I purchased several resorts (all resale) with a company that was later purchased by DRI.  I then purchased points with DRI in order to bring all my other resorts into DRI so I could use the units as DRI points.  The DRI purchase was about 7 years ago.  At that time, Club Select existed, but I don't remember anything about being able to deposit my non-DRI weeks (I also own a few other timeshare weeks) into DRI.  

So - to the question - does anyone know if all DRI owners can deposit non-DRI weeks into DRI for points using Club Select?  Or did this have to be written into a contract at the time of purchase?  I have been reading about Club Combo and know that this seems to have replaced Club Select.  I already have Gold membership in DRI - and don't care about depositing weeks to try to get to platinum.  I am just wondering if I should be able to deposit my other timeshare weeks into DRI to get more DRI points for reservations.

Thanks in advance for any help!  (I'm actually quite happy with my DRI ownership.  Being able to deposit my other weeks to get DRI points would be a great advantage!)


----------



## Michael1991 (Jul 15, 2016)

chemteach said:


> So - to the question - does anyone know if all DRI owners can deposit non-DRI weeks into DRI for points using Club Select?  Or did this have to be written into a contract at the time of purchase?  I have been reading about Club Combo and know that this seems to have replaced Club Select.



Yes, Club Combination has replaced Club Select.

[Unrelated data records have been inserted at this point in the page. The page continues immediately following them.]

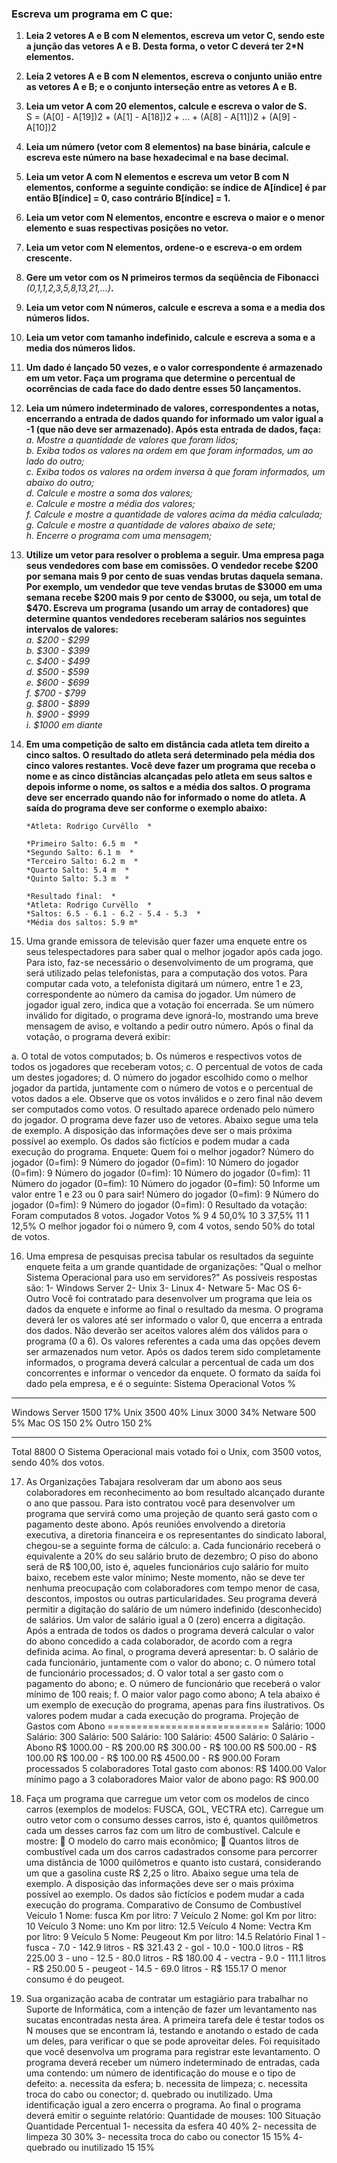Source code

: ### Escreva um programa em C que:

1. **Leia 2 vetores A e B com N elementos, escreva um vetor C, sendo este a junção das vetores A e B. Desta forma, o vetor C deverá ter 2*N elementos.**

2. **Leia 2 vetores A e B com N elementos, escreva o conjunto união entre as vetores A e B; e o conjunto interseção entre as vetores A e B.**

3. **Leia um vetor A com 20 elementos, calcule e escreva o valor de S.**  
    S = (A[0] - A[19])2 + (A[1] - A[18])2 + ... + (A[8] - A[11])2 + (A[9] - A[10])2

4. **Leia um número (vetor com 8 elementos) na base binária, calcule e escreva este número na base hexadecimal e na base decimal.**

5. **Leia um vetor A com N elementos e escreva um vetor B com N elementos, conforme a seguinte condição: se índice de A[índice] é par então B[índice] = 0, caso contrário B[índice] = 1.**

6. **Leia um vetor com N elementos, encontre e escreva o maior e o menor elemento e suas respectivas posições no vetor.**

7. **Leia um vetor com N elementos, ordene-o e escreva-o em ordem crescente.**

8. **Gere um vetor com os N primeiros termos da seqüência de Fibonacci** *(0,1,1,2,3,5,8,13,21,...)***.**

9. **Leia um vetor com N números, calcule e escreva a soma e a media dos números lidos.**

10. **Leia um vetor com tamanho indefinido, calcule e escreva a soma e a media dos números lidos.**

11. **Um dado é lançado 50 vezes, e o valor correspondente é armazenado em um vetor. Faça um programa que determine o percentual de ocorrências de cada face do dado dentre esses 50 lançamentos.**

12. **Leia um número indeterminado de valores, correspondentes a notas, encerrando a entrada de dados quando for informado um valor igual a -1 (que não deve ser armazenado). Após esta entrada de dados, faça:**  
*a. Mostre a quantidade de valores que foram lidos;  
b. Exiba todos os valores na ordem em que foram informados, um ao lado do outro;  
c. Exiba todos os valores na ordem inversa à que foram informados, um abaixo do outro;  
d. Calcule e mostre a soma dos valores;  
e. Calcule e mostre a média dos valores;  
f. Calcule e mostre a quantidade de valores acima da média calculada;  
g. Calcule e mostre a quantidade de valores abaixo de sete;  
h. Encerre o programa com uma mensagem;*

13. **Utilize um vetor para resolver o problema a seguir. Uma empresa paga seus vendedores com base em comissões. O vendedor recebe $200 por semana mais 9 por cento de suas vendas brutas daquela semana. Por exemplo, um vendedor que teve vendas brutas de $3000 em uma semana recebe $200 mais 9 por cento de $3000, ou seja, um total de $470. Escreva um programa (usando um array de contadores) que determine quantos vendedores receberam salários nos seguintes intervalos de valores:**  
*a. $200 - $299  
b. $300 - $399  
c. $400 - $499  
d. $500 - $599  
e. $600 - $699  
f. $700 - $799  
g. $800 - $899  
h. $900 - $999  
i. $1000 em diante*

14. **Em uma competição de salto em distância cada atleta tem direito a cinco saltos. O resultado do atleta será determinado pela média dos cinco valores restantes. Você deve fazer um programa que receba o nome e as cinco distâncias alcançadas pelo atleta em seus saltos e depois informe o nome, os saltos e a média dos saltos. O programa deve ser encerrado quando não for informado o nome do atleta. A saída do programa deve ser conforme o exemplo abaixo:**  

        *Atleta: Rodrigo Curvêllo  *

        *Primeiro Salto: 6.5 m  *
        *Segundo Salto: 6.1 m  *
        *Terceiro Salto: 6.2 m  *
        *Quarto Salto: 5.4 m  *
        *Quinto Salto: 5.3 m  *

        *Resultado final:  *
        *Atleta: Rodrigo Curvêllo  *
        *Saltos: 6.5 - 6.1 - 6.2 - 5.4 - 5.3  *
        *Média dos saltos: 5.9 m*

15. Uma grande emissora de televisão quer fazer uma enquete entre os seus telespectadores para saber qual o melhor jogador após cada jogo. Para isto, faz-se necessário o desenvolvimento de um programa, que será utilizado pelas telefonistas, para a computação dos votos. Para computar cada voto, a telefonista digitará um número, entre 1 e 23, correspondente ao número da camisa do jogador. Um número de jogador igual zero, indica que a votação foi encerrada. Se um número inválido for digitado, o programa deve ignorá-lo, mostrando uma breve mensagem de aviso, e voltando a pedir outro número. Após o final da votação, o programa deverá exibir:

a. O total de votos computados;
b. Os números e respectivos votos de todos os jogadores que receberam votos;
c. O percentual de votos de cada um destes jogadores;
d. O número do jogador escolhido como o melhor jogador da partida, juntamente com o número de votos e o percentual de votos dados a ele.
Observe que os votos inválidos e o zero final não devem ser computados como votos. O resultado aparece ordenado pelo número do jogador. O programa deve fazer uso de vetores. Abaixo segue uma tela de exemplo. A disposição das informações deve ser o mais próxima possível ao exemplo. Os dados são fictícios e podem mudar a cada execução do programa.
Enquete: Quem foi o melhor jogador?
Número do jogador (0=fim): 9
Número do jogador (0=fim): 10
Número do jogador (0=fim): 9
Número do jogador (0=fim): 10
Número do jogador (0=fim): 11
Número do jogador (0=fim): 10
Número do jogador (0=fim): 50
Informe um valor entre 1 e 23 ou 0 para sair!
Número do jogador (0=fim): 9
Número do jogador (0=fim): 9
Número do jogador (0=fim): 0
Resultado da votação:
Foram computados 8 votos.
Jogador Votos %
9 4 50,0%
10 3 37,5%
11 1 12,5%
O melhor jogador foi o número 9, com 4 votos, sendo 50% do total de votos.

16. Uma empresa de pesquisas precisa tabular os resultados da seguinte enquete feita a um grande quantidade de organizações:
"Qual o melhor Sistema Operacional para uso em servidores?"
As possíveis respostas são:
1- Windows Server
2- Unix
3- Linux
4- Netware
5- Mac OS
6- Outro
Você foi contratado para desenvolver um programa que leia os dados da enquete e informe ao final o resultado da mesma. O programa deverá ler os valores até ser informado o valor 0, que encerra a entrada dos dados. Não deverão ser aceitos valores além dos válidos para o programa (0 a 6). Os valores referentes a cada uma das opções devem ser armazenados num vetor. Após os dados terem sido completamente informados, o programa deverá calcular a percentual de cada um dos concorrentes e informar o vencedor da enquete. O formato da saída foi dado pela empresa, e é o seguinte:
Sistema Operacional Votos %
------------------- ----- ---
Windows Server 1500 17%
Unix 3500 40%
Linux 3000 34%
Netware 500 5%
Mac OS 150 2%
Outro 150 2%
------------------- -----
Total 8800
O Sistema Operacional mais votado foi o Unix, com 3500 votos, sendo 40% dos votos.

17. As Organizações Tabajara resolveram dar um abono aos seus colaboradores em reconhecimento ao bom resultado alcançado durante o ano que passou. Para isto contratou você para desenvolver um programa que servirá como uma projeção de quanto será gasto com o
pagamento deste abono. Após reuniões envolvendo a diretoria executiva, a diretoria financeira e os representantes do sindicato laboral, chegou-se a seguinte forma de cálculo:
a. Cada funcionário receberá o equivalente a 20% do seu salário bruto de dezembro; O piso do abono será de R$ 100,00, isto é, aqueles funcionários cujo salário for muito baixo, recebem este valor mínimo; Neste momento, não se deve ter nenhuma preocupação com colaboradores com tempo menor de casa, descontos, impostos ou outras particularidades. Seu programa deverá permitir a digitação do salário de um número indefinido (desconhecido) de salários. Um valor de salário igual a 0 (zero) encerra a digitação. Após a entrada de todos os dados o programa deverá calcular o valor do abono concedido a cada colaborador, de acordo com a regra definida acima. Ao final, o programa deverá apresentar:
b. O salário de cada funcionário, juntamente com o valor do abono;
c. O número total de funcionário processados;
d. O valor total a ser gasto com o pagamento do abono;
e. O número de funcionário que receberá o valor mínimo de 100 reais;
f. O maior valor pago como abono; A tela abaixo é um exemplo de execução do programa, apenas para fins ilustrativos. Os valores podem mudar a cada execução do programa.
Projeção de Gastos com Abono
============================
Salário: 1000
Salário: 300
Salário: 500
Salário: 100
Salário: 4500
Salário: 0
Salário - Abono
R$ 1000.00 - R$ 200.00
R$ 300.00 - R$ 100.00
R$ 500.00 - R$ 100.00
R$ 100.00 - R$ 100.00
R$ 4500.00 - R$ 900.00
Foram processados 5 colaboradores
Total gasto com abonos: R$ 1400.00
Valor mínimo pago a 3 colaboradores
Maior valor de abono pago: R$ 900.00

18. Faça um programa que carregue um vetor com os modelos de cinco carros (exemplos de modelos: FUSCA, GOL, VECTRA etc). Carregue um outro vetor com o consumo desses carros, isto é, quantos quilômetros cada um desses carros faz com um litro de combustível. Calcule e mostre:
 O modelo do carro mais econômico;
 Quantos litros de combustível cada um dos carros cadastrados consome para percorrer uma distância de 1000 quilômetros e quanto isto custará, considerando um que a gasolina custe R$ 2,25 o litro. Abaixo segue uma tela de exemplo. A disposição das informações deve ser o mais próxima possível ao exemplo. Os dados são fictícios e podem mudar a cada execução do programa.
Comparativo de Consumo de Combustível
Veículo 1
Nome: fusca
Km por litro: 7
Veículo 2
Nome: gol
Km por litro: 10
Veículo 3
Nome: uno
Km por litro: 12.5
Veículo 4
Nome: Vectra
Km por litro: 9
Veículo 5
Nome: Peugeout
Km por litro: 14.5
Relatório Final
1 - fusca - 7.0 - 142.9 litros - R$ 321.43
2 - gol - 10.0 - 100.0 litros - R$ 225.00
3 - uno - 12.5 - 80.0 litros - R$ 180.00
4 - vectra - 9.0 - 111.1 litros - R$ 250.00
5 - peugeot - 14.5 - 69.0 litros - R$ 155.17
O menor consumo é do peugeot.

19. Sua organização acaba de contratar um estagiário para trabalhar no Suporte de Informática, com a intenção de fazer um levantamento nas sucatas encontradas nesta área. A primeira tarefa dele é testar todos os N mouses que se encontram lá, testando e anotando o estado de cada um deles, para verificar o que se pode aproveitar deles. Foi requisitado que você desenvolva um programa para registrar este levantamento. O programa deverá receber um número indeterminado de entradas, cada uma contendo: um número de identificação do mouse e o tipo de defeito:
a. necessita da esfera;
b. necessita de limpeza;
c. necessita troca do cabo ou conector;
d. quebrado ou inutilizado.
Uma identificação igual a zero encerra o programa. Ao final o programa deverá emitir o seguinte relatório:
Quantidade de mouses: 100
Situação Quantidade Percentual
1- necessita da esfera 40 40%
2- necessita de limpeza 30 30%
3- necessita troca do cabo ou conector 15 15%
4- quebrado ou inutilizado 15 15%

My understanding is that deeded weeks are assigned to Club Combo only when a purchase is made. They cannot be deposed later (unless you make another purchase). So the answer to your first question is "no" and to your second question, "yes". 

I got this information from a sales agent so it could be a lie. The agent said Diamond didn't want people becoming members and then acquiring deeds at no cost in order to add points.


----------



## tperez (Jul 16, 2016)

*Was told Club Select expired after 5 years*

We had purchased from DRI and were enrolled in Club Select to enable us to deposit our other timeshare weeks for points.  We never tried to do it until just last year and were told that our ability to deposit into Club Select expired after 5 years.  But that we could "renew" this option by purchasing more points and enrolling in Club Combo.  Decided it wasn't worth it.


----------



## post-it (Jul 18, 2016)

tperez said:


> We had purchased from DRI and were enrolled in Club Select to enable us to deposit our other timeshare weeks for points.  We never tried to do it until just last year and were told that our ability to deposit into Club Select expired after 5 years.  But that we could "renew" this option by purchasing more points and enrolling in Club Combo.  Decided it wasn't worth it.



I just log on to Club Select, it looks like I can still purchase a week or use points for a week.


----------



## 47vampire (Jul 19, 2016)

Sounds like you might have been an ILX owner.  We owned additional timeshares that weren't in ILX.  We used to give them our week in Hawaii from time to time and get additional time with them.  It worked great for us. DRI does not have that program and did not offer anything like that in the transition.  They divided our points from our every other year ownership and gave us annual points.


----------